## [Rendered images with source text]
* * * * * * * * *

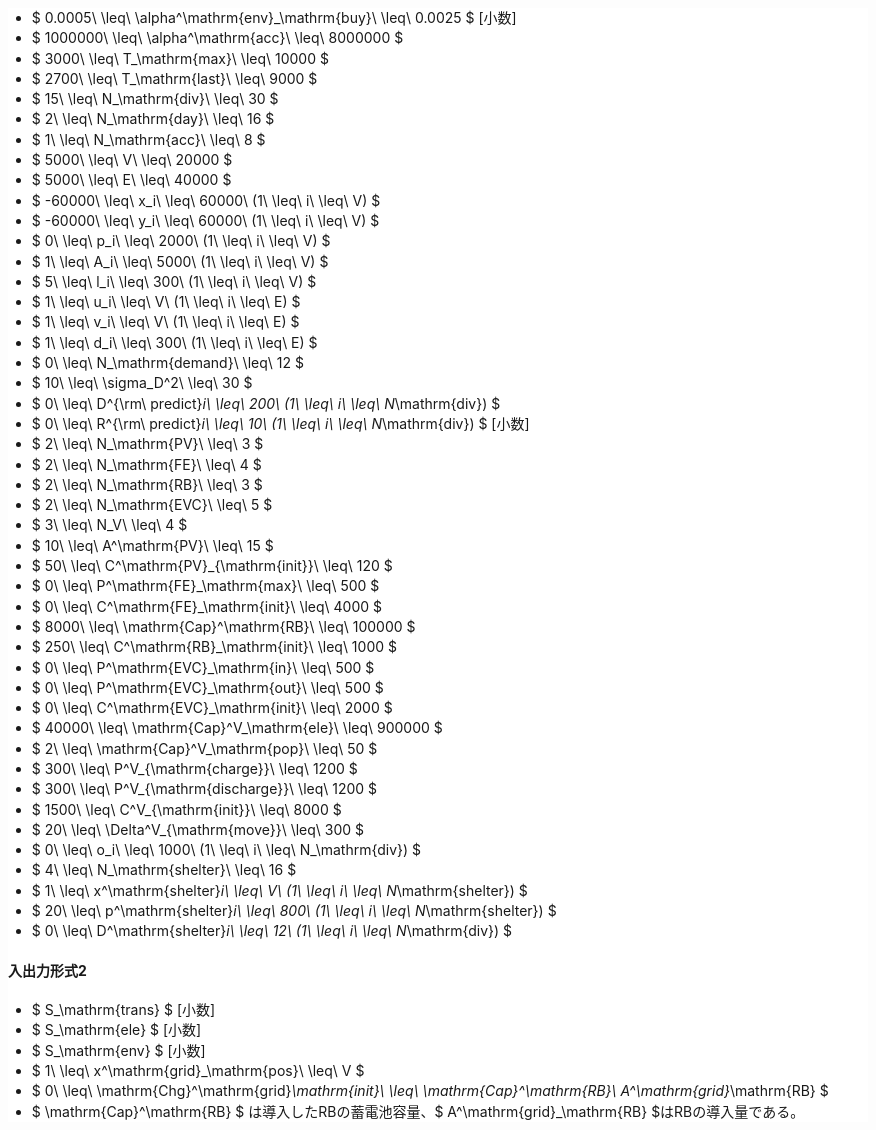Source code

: - $ 0.0005\ \leq\ \alpha^\mathrm{env}_\mathrm{buy}\ \leq\ 0.0025 $ \[小数\]
- $ 1000000\ \leq\ \alpha^\mathrm{acc}\ \leq\ 8000000 $
- $ 3000\ \leq\ T_\mathrm{max}\ \leq\ 10000 $
- $ 2700\ \leq\ T_\mathrm{last}\ \leq\ 9000 $
- $ 15\ \leq\ N_\mathrm{div}\ \leq\ 30 $
- $ 2\ \leq\ N_\mathrm{day}\ \leq\ 16 $
- $ 1\ \leq\ N_\mathrm{acc}\ \leq\ 8 $
- $ 5000\ \leq\ V\ \leq\ 20000 $
- $ 5000\ \leq\ E\ \leq\ 40000 $
- $ -60000\ \leq\ x_i\ \leq\ 60000\ (1\ \leq\ i\ \leq\ V) $
- $ -60000\ \leq\ y_i\ \leq\ 60000\ (1\ \leq\ i\ \leq\ V) $
- $ 0\ \leq\ p_i\ \leq\ 2000\ (1\ \leq\ i\ \leq\ V) $
- $ 1\ \leq\ A_i\ \leq\ 5000\ (1\ \leq\ i\ \leq\ V) $
- $ 5\ \leq\ l_i\ \leq\ 300\ (1\ \leq\ i\ \leq\ V) $
- $ 1\ \leq\ u_i\ \leq\ V\ (1\ \leq\ i\ \leq\ E) $
- $ 1\ \leq\ v_i\ \leq\ V\ (1\ \leq\ i\ \leq\ E) $
- $ 1\ \leq\ d_i\ \leq\ 300\ (1\ \leq\ i\ \leq\ E) $
- $ 0\ \leq\ N_\mathrm{demand}\ \leq\ 12 $
- $ 10\ \leq\ \sigma_D^2\ \leq\ 30 $
- $ 0\ \leq\ D^{\rm\ predict}_i\ \leq\ 200\ (1\ \leq\ i\ \leq\ N_\mathrm{div}) $
- $ 0\ \leq\ R^{\rm\ predict}_i\ \leq\ 10\ (1\ \leq\ i\ \leq\ N_\mathrm{div}) $ \[小数\]
- $ 2\ \leq\ N_\mathrm{PV}\ \leq\ 3 $
- $ 2\ \leq\ N_\mathrm{FE}\ \leq\ 4 $
- $ 2\ \leq\ N_\mathrm{RB}\ \leq\ 3 $
- $ 2\ \leq\ N_\mathrm{EVC}\ \leq\ 5 $
- $ 3\ \leq\ N_V\ \leq\ 4 $
- $ 10\ \leq\ A^\mathrm{PV}\ \leq\ 15 $
- $ 50\ \leq\ C^\mathrm{PV}_{\mathrm{init}}\ \leq\ 120 $
- $ 0\ \leq\ P^\mathrm{FE}_\mathrm{max}\ \leq\ 500 $
- $ 0\ \leq\ C^\mathrm{FE}_\mathrm{init}\ \leq\ 4000 $
- $ 8000\ \leq\ \mathrm{Cap}^\mathrm{RB}\ \leq\ 100000 $
- $ 250\ \leq\ C^\mathrm{RB}_\mathrm{init}\ \leq\ 1000 $
- $ 0\ \leq\ P^\mathrm{EVC}_\mathrm{in}\ \leq\ 500 $
- $ 0\ \leq\ P^\mathrm{EVC}_\mathrm{out}\ \leq\ 500 $
- $ 0\ \leq\ C^\mathrm{EVC}_\mathrm{init}\ \leq\ 2000 $
- $ 40000\ \leq\ \mathrm{Cap}^V_\mathrm{ele}\ \leq\ 900000 $
- $ 2\ \leq\ \mathrm{Cap}^V_\mathrm{pop}\ \leq\ 50 $
- $ 300\ \leq\ P^V_{\mathrm{charge}}\ \leq\ 1200 $
- $ 300\ \leq\ P^V_{\mathrm{discharge}}\ \leq\ 1200 $
- $ 1500\ \leq\ C^V_{\mathrm{init}}\ \leq\ 8000 $
- $ 20\ \leq\ \Delta^V_{\mathrm{move}}\ \leq\ 300 $
- $ 0\ \leq\ o_i\ \leq\ 1000\ (1\ \leq\ i\ \leq\ N_\mathrm{div}) $
- $ 4\ \leq\ N_\mathrm{shelter}\ \leq\ 16 $
- $ 1\ \leq\ x^\mathrm{shelter}_i\ \leq\ V\ (1\ \leq\ i\ \leq\ N_\mathrm{shelter}) $
- $ 20\ \leq\ p^\mathrm{shelter}_i\ \leq\ 800\ (1\ \leq\ i\ \leq\ N_\mathrm{shelter}) $
- $ 0\ \leq\ D^\mathrm{shelter}_i\ \leq\ 12\ (1\ \leq\ i\ \leq\ N_\mathrm{div}) $

#### 入出力形式2

- $ S_\mathrm{trans} $ \[小数\]
- $ S_\mathrm{ele} $ \[小数\]
- $ S_\mathrm{env} $ \[小数\]
- $ 1\ \leq\ x^\mathrm{grid}_\mathrm{pos}\ \leq\ V $
- $ 0\ \leq\ \mathrm{Chg}^\mathrm{grid}_\mathrm{init}\ \leq\ \mathrm{Cap}^\mathrm{RB}\ A^\mathrm{grid}_\mathrm{RB} $
- $ \mathrm{Cap}^\mathrm{RB} $ は導入したRBの蓄電池容量、$ A^\mathrm{grid}_\mathrm{RB} $はRBの導入量である。


[problemUrl]: https://atcoder.jp/contests/hokudai-hitachi2021/tasks/hokudai_hitachi2021_a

* * * * * * * * *

## [Activity]
Restate the data above word for word, so that the only difference is the missing pictures.

## [Expected answer]
Source code

: - $ 0.0005\ \leq\ \alpha^\mathrm{env}_\mathrm{buy}\ \leq\ 0.0025 $ \[小数\]
- $ 1000000\ \leq\ \alpha^\mathrm{acc}\ \leq\ 8000000 $
- $ 3000\ \leq\ T_\mathrm{max}\ \leq\ 10000 $
- $ 2700\ \leq\ T_\mathrm{last}\ \leq\ 9000 $
- $ 15\ \leq\ N_\mathrm{div}\ \leq\ 30 $
- $ 2\ \leq\ N_\mathrm{day}\ \leq\ 16 $
- $ 1\ \leq\ N_\mathrm{acc}\ \leq\ 8 $
- $ 5000\ \leq\ V\ \leq\ 20000 $
- $ 5000\ \leq\ E\ \leq\ 40000 $
- $ -60000\ \leq\ x_i\ \leq\ 60000\ (1\ \leq\ i\ \leq\ V) $
- $ -60000\ \leq\ y_i\ \leq\ 60000\ (1\ \leq\ i\ \leq\ V) $
- $ 0\ \leq\ p_i\ \leq\ 2000\ (1\ \leq\ i\ \leq\ V) $
- $ 1\ \leq\ A_i\ \leq\ 5000\ (1\ \leq\ i\ \leq\ V) $
- $ 5\ \leq\ l_i\ \leq\ 300\ (1\ \leq\ i\ \leq\ V) $
- $ 1\ \leq\ u_i\ \leq\ V\ (1\ \leq\ i\ \leq\ E) $
- $ 1\ \leq\ v_i\ \leq\ V\ (1\ \leq\ i\ \leq\ E) $
- $ 1\ \leq\ d_i\ \leq\ 300\ (1\ \leq\ i\ \leq\ E) $
- $ 0\ \leq\ N_\mathrm{demand}\ \leq\ 12 $
- $ 10\ \leq\ \sigma_D^2\ \leq\ 30 $
- $ 0\ \leq\ D^{\rm\ predict}_i\ \leq\ 200\ (1\ \leq\ i\ \leq\ N_\mathrm{div}) $
- $ 0\ \leq\ R^{\rm\ predict}_i\ \leq\ 10\ (1\ \leq\ i\ \leq\ N_\mathrm{div}) $ \[小数\]
- $ 2\ \leq\ N_\mathrm{PV}\ \leq\ 3 $
- $ 2\ \leq\ N_\mathrm{FE}\ \leq\ 4 $
- $ 2\ \leq\ N_\mathrm{RB}\ \leq\ 3 $
- $ 2\ \leq\ N_\mathrm{EVC}\ \leq\ 5 $
- $ 3\ \leq\ N_V\ \leq\ 4 $
- $ 10\ \leq\ A^\mathrm{PV}\ \leq\ 15 $
- $ 50\ \leq\ C^\mathrm{PV}_{\mathrm{init}}\ \leq\ 120 $
- $ 0\ \leq\ P^\mathrm{FE}_\mathrm{max}\ \leq\ 500 $
- $ 0\ \leq\ C^\mathrm{FE}_\mathrm{init}\ \leq\ 4000 $
- $ 8000\ \leq\ \mathrm{Cap}^\mathrm{RB}\ \leq\ 100000 $
- $ 250\ \leq\ C^\mathrm{RB}_\mathrm{init}\ \leq\ 1000 $
- $ 0\ \leq\ P^\mathrm{EVC}_\mathrm{in}\ \leq\ 500 $
- $ 0\ \leq\ P^\mathrm{EVC}_\mathrm{out}\ \leq\ 500 $
- $ 0\ \leq\ C^\mathrm{EVC}_\mathrm{init}\ \leq\ 2000 $
- $ 40000\ \leq\ \mathrm{Cap}^V_\mathrm{ele}\ \leq\ 900000 $
- $ 2\ \leq\ \mathrm{Cap}^V_\mathrm{pop}\ \leq\ 50 $
- $ 300\ \leq\ P^V_{\mathrm{charge}}\ \leq\ 1200 $
- $ 300\ \leq\ P^V_{\mathrm{discharge}}\ \leq\ 1200 $
- $ 1500\ \leq\ C^V_{\mathrm{init}}\ \leq\ 8000 $
- $ 20\ \leq\ \Delta^V_{\mathrm{move}}\ \leq\ 300 $
- $ 0\ \leq\ o_i\ \leq\ 1000\ (1\ \leq\ i\ \leq\ N_\mathrm{div}) $
- $ 4\ \leq\ N_\mathrm{shelter}\ \leq\ 16 $
- $ 1\ \leq\ x^\mathrm{shelter}_i\ \leq\ V\ (1\ \leq\ i\ \leq\ N_\mathrm{shelter}) $
- $ 20\ \leq\ p^\mathrm{shelter}_i\ \leq\ 800\ (1\ \leq\ i\ \leq\ N_\mathrm{shelter}) $
- $ 0\ \leq\ D^\mathrm{shelter}_i\ \leq\ 12\ (1\ \leq\ i\ \leq\ N_\mathrm{div}) $

#### 入出力形式2

- $ S_\mathrm{trans} $ \[小数\]
- $ S_\mathrm{ele} $ \[小数\]
- $ S_\mathrm{env} $ \[小数\]
- $ 1\ \leq\ x^\mathrm{grid}_\mathrm{pos}\ \leq\ V $
- $ 0\ \leq\ \mathrm{Chg}^\mathrm{grid}_\mathrm{init}\ \leq\ \mathrm{Cap}^\mathrm{RB}\ A^\mathrm{grid}_\mathrm{RB} $
- $ \mathrm{Cap}^\mathrm{RB} $ は導入したRBの蓄電池容量、$ A^\mathrm{grid}_\mathrm{RB} $はRBの導入量である。


[problemUrl]: https://atcoder.jp/contests/hokudai-hitachi2021/tasks/hokudai_hitachi2021_a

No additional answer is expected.